Le gouverneur de la région de Gao, le général Moussa Traoré qui a présidé la cérémonie pour l'enrôlement des femmes, a tenu à magnifier leur courage. Il a appelé les femmes à redoubler de sérieux dans les activités qu'elles entreprendront dans leur nouvelle vie civile. « Vous avez un défi de réussite ; un défi de montrer l'exemple. Donnez-vous entièrement pour que vos camarades qui vous suivent puissent bénéficier elles aussi de ce programme », les a-t-il exhortés.
La cérémonie a réuni les principales parties prenantes de l'Accord, y compris les représentants de l'État malien en charge du DDR et de l'intégration, ainsi que des agences onusiennes.
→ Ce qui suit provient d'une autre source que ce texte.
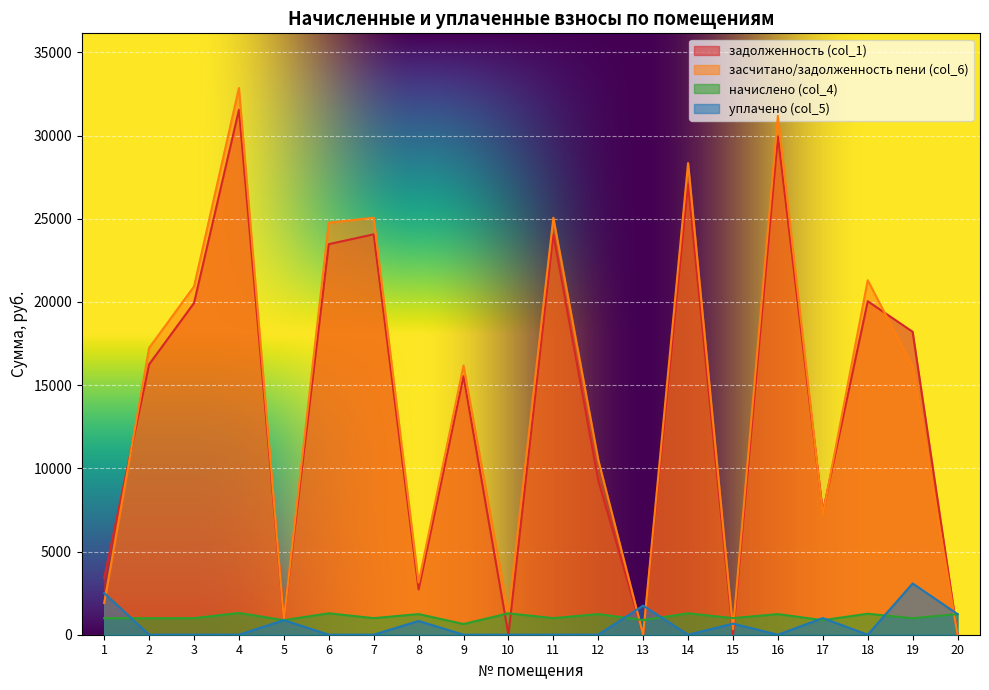

Which series has the widest spread of values?

засчитано/задолженность пени (col_6)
La cheffe du bureau régional de la MINUSMA à Gao, Mme Hawa Ahmed Youssouf, a souligné l'importance de cet événement, déclarant que cela témoigne de la volonté commune de toutes les parties de parvenir à la paix et à la stabilité au Mali.
Ce « moment historique » pour tous les acteurs impliqués dans le processus de paix au Mali, selon Hawa Ahmed Youssouf, Cheffe du bureau régional de la MINUSMA à Gao, constitue une grande étape franchie dans un processus qui a nécessité l'adhésion effective des parties prenantes de l'Accord pour la paix et la réconciliation au Mali.
« C'est une preuve de la volonté des autorités administratives et coutumières, du Gouvernement, des groupes signataires de l'Accord, des organisations de la société civile, des femmes et des jeunes ainsi que la communauté internationale d'atteindre l'objectif : Paix et Stabilité au Mali », a ajouté Hawa Ahmed Youssouf.
Mêmes impressions pour Mamane Sani Moussa du bureau régional de Tombouctou qui a réitéré l'accompagnement de la MINUSMA pour la paix et la stabilité dans les régions de Tombouctou et Taoudenni tout en saluant la bonne collaboration avec les autorités locales de ces localités.
La MINUSMA a investi plus de 734 millions de francs CFA dans cette opération. Pour les femmes ciblées, leur réinsertion socio-économique offrira une opportunité de reconstruire leur vie et de renforcer leur autonomie à plusieurs égards. Le processus continue à Gao jusqu'au 14 juin avec l'enrôlement d'une centaine de femmes, à raison de 20 par jour.